There's nothing at all wrong with exploring the non-Jewish German experience during World War II, and telling stories about those who served in the SS. But why is there so much recent literature in this vein and not literature or film continuing to realistically depict the story of the Jewish experience during the Holocaust? Why are young Jewish writers not writing about Jewish suffering during the Holocaust, except in a magical realist way (a la Jonathan Safran Foer)?

As I said, the disturbing implication is that that particular story of Jewish suffering has already been told and that it is time to move on.

The problem is, that people today are not sitting and watching the movie "Shoah" or the miniseries "The Holocaust" or reading Wiesel or Primo Levi. Audiences today are seeing the schlock "The Boy in Striped Pajamas," or reading the magical realist "Book Thief," neither of which depicts what actually happened to Jews in the Holocaust. By giving such weight to the suffering of non-Jews in the Holocaust, the implication is that everyone suffered in the Holocaust, not Jews in particular, and this is a misleading and terribly troubling impression to give.

The danger of this is that the particularity of the Holocaust, how Jews in particular suffered, will be blurred by the weight of these works.

As Walter Reich, former director of the Holocaust Museum in D.C., said in a speech in 2005 about the dangers of distortion, trivialization and politicization in the recent "revived landscape of Holocaust memory", there is a central difference between the death of a Jew and a non-Jew during Nazi Germany: "The difference was that the first death was part of a ferocious, total, systematic and industrialized program of genocide, the most ferocious that has ever occurred, and the latter death was part of the savage brutality of Nazi Germany. It was the totality and intent of the first process that made it unique, and that the world must understand, in order to understand the nature and possibilities of murderous racism and genocide. The second process, alas, the world has seen all too much of...The difference isn't in the death; it's in the context and intent of that death. If one erases the difference by merging the deaths under the single rubric of 'Holocaust,' one erases our ability to understand the peculiarly evil nature of the mass extermination of an entire people."

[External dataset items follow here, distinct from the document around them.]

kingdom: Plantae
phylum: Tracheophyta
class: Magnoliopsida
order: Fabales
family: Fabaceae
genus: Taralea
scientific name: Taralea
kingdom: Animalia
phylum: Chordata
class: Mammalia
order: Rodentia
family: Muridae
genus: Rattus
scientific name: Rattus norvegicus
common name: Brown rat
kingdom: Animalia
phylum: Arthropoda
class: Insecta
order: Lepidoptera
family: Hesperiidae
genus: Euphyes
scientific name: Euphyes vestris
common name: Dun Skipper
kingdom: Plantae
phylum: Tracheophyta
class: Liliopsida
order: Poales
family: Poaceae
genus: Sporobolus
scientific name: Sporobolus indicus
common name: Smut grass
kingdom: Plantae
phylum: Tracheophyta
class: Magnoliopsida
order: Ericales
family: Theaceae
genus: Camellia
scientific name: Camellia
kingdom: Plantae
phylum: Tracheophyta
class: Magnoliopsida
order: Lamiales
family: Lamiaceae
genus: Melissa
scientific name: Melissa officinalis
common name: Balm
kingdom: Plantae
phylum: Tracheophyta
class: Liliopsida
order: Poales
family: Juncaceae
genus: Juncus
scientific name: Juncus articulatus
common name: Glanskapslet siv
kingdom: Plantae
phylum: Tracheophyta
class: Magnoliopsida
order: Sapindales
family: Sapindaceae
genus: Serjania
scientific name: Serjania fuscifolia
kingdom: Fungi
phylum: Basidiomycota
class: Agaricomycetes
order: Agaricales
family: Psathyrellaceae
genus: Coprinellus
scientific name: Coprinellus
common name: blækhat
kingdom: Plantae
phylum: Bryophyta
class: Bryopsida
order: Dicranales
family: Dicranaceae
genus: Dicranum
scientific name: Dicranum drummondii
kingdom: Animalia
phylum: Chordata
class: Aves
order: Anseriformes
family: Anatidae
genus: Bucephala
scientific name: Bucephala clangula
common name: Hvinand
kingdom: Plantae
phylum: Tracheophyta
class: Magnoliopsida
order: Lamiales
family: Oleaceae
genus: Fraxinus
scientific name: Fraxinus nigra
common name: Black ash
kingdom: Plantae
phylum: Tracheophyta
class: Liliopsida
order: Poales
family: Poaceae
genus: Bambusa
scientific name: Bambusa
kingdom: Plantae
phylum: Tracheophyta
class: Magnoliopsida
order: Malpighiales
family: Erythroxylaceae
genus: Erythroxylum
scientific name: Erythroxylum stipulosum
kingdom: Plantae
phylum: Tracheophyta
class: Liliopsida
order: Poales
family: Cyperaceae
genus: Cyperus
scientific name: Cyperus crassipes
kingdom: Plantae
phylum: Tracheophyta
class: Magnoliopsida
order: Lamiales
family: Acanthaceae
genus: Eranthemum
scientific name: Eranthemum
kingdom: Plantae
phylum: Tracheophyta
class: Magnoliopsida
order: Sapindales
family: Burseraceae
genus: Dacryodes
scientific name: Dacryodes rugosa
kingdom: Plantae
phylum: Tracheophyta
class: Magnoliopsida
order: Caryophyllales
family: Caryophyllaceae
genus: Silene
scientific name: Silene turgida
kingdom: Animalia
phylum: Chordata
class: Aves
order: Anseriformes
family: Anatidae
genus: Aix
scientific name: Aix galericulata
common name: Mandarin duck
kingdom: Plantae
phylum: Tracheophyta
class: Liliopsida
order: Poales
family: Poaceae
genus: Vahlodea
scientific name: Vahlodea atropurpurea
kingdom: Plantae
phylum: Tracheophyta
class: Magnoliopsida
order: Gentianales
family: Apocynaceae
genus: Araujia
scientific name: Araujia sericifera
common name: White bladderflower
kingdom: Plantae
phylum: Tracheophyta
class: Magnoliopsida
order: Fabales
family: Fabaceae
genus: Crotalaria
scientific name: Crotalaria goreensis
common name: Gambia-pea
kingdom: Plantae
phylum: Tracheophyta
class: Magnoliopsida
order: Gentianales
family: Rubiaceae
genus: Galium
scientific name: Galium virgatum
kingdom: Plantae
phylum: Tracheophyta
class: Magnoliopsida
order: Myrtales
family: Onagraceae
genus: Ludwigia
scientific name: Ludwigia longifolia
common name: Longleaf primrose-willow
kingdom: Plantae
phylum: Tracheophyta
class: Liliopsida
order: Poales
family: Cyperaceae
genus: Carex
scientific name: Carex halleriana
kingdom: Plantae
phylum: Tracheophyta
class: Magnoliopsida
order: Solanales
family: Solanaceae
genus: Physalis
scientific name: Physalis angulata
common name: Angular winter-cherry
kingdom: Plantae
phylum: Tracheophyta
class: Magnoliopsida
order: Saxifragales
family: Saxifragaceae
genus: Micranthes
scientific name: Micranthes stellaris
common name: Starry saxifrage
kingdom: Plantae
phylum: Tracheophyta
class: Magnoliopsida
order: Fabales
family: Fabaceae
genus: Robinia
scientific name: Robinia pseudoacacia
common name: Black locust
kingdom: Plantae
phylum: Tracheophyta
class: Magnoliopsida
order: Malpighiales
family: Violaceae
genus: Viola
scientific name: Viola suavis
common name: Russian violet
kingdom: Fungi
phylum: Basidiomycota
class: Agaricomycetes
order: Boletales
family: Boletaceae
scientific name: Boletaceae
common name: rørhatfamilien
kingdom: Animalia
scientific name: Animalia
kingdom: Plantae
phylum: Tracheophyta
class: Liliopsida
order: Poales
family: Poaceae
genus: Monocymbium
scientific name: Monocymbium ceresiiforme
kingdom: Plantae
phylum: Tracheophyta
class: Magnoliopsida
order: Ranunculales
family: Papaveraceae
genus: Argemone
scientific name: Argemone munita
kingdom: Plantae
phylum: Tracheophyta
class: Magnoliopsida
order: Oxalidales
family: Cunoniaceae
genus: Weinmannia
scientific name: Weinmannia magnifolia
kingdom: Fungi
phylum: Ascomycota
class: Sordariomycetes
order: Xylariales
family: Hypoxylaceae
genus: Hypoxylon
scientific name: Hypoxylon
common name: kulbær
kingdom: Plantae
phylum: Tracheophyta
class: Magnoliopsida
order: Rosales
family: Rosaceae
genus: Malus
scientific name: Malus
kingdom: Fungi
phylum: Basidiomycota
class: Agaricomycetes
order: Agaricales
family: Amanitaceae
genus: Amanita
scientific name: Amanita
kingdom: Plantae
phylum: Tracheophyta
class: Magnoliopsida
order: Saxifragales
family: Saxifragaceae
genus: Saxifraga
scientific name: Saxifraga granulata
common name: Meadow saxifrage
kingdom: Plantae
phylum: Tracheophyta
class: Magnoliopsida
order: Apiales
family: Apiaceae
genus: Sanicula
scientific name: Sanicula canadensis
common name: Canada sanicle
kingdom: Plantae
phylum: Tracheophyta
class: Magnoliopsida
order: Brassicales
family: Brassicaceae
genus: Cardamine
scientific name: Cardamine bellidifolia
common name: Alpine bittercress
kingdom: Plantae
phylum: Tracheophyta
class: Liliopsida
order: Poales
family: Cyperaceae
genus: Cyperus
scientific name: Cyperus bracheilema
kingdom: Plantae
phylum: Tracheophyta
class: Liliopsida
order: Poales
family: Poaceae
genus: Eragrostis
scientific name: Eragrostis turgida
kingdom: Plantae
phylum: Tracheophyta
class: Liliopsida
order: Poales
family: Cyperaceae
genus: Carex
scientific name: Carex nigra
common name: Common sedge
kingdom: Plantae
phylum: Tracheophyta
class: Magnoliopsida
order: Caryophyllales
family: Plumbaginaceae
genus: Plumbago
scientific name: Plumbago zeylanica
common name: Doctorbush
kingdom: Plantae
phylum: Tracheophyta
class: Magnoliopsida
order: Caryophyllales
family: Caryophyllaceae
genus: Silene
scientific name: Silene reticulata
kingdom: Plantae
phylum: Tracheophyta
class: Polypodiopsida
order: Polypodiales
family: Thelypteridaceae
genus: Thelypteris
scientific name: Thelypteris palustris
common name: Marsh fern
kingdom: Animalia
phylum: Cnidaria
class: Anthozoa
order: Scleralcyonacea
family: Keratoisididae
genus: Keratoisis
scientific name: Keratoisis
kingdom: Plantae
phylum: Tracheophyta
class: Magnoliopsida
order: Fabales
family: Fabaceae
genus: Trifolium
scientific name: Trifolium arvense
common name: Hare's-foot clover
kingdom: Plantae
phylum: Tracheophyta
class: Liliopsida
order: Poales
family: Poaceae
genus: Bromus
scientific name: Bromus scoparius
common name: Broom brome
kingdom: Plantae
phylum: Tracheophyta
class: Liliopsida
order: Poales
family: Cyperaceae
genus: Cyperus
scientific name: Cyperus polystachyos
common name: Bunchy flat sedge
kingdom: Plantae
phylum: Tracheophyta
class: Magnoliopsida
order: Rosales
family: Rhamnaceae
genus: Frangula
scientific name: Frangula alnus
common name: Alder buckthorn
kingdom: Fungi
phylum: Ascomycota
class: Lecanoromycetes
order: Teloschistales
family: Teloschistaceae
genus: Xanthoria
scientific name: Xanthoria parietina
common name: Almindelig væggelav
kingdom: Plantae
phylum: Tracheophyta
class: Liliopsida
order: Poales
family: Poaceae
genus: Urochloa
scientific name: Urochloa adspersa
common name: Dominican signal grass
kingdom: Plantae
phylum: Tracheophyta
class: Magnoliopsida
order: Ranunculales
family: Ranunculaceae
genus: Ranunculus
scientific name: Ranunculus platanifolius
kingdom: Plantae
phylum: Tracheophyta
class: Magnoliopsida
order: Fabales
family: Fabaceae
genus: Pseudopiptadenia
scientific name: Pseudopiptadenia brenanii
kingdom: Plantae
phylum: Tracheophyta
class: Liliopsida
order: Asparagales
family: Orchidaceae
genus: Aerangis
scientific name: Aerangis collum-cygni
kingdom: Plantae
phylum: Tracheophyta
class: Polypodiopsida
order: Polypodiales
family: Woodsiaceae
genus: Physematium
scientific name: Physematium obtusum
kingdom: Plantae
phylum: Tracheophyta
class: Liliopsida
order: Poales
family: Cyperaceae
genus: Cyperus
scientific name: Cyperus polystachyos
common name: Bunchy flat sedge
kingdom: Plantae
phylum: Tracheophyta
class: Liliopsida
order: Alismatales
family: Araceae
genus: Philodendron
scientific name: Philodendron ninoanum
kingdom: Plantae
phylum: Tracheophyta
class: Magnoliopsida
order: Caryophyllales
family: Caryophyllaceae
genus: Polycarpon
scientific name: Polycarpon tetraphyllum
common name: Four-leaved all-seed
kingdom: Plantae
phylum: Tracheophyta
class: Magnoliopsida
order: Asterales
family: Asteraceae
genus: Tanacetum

Reich talks about President Carter's executive order creating the Holocaust museum, in which he insisted on referring to the "eleven million victims of the Holocaust, six million of which were Jews."

Reich explains how the eleven million figure was a figment created by Simon Weisenthal to get non-Jews to sympathize with the tragedy suffered by Jews, and says the effect of "this official conflation of historical tragedies" by President Carter's edict is "to rob us of a discrete event from which the whole world has much to learn."

What Reich worried about in 2005 has come true in recent portrayals of the Holocaust. In fact, the director of "The Boy in Striped Pajamas," Mark Herman, says in an interview in Entertainment News Wire (Nov. 6. 2008) that the film "is not specifically about Nazis." And the film's producer, David Heyman, says that while it is a "Holocaust story set in 1940s Germany, for me it is timeless." He then refers to contemporary horrors such as Rwanda, Darfur and Somalia. Reich spoke about how the word "Holocaust" has increasingly been appropriated by a "wide variety of groups to crystallize their sense of their victimization," thereby resulting in a "dilution of the term's meaning and specificity." So the director and producer of "Boy in Striped Pajamas" see their film as a fable about racism and prejudice in general, not as a depiction of what happened in particular, uniquely, and horrifically, in the Holocaust, to Jews. These are not films or novels about the Holocaust at all, but works that are using the backdrop of the Holocaust to tell a story about something general: human failing, racism, moral culpability.

While it's a free world, and art can and should be used to tell a multitude of stories and to express a multitude of meanings, in stripping away the particularity of the Holocaust, of what happened uniquely to the Jews in Nazi Germany, this rise in so-called Holocaust depictions only manages to distort and blur our collective memory.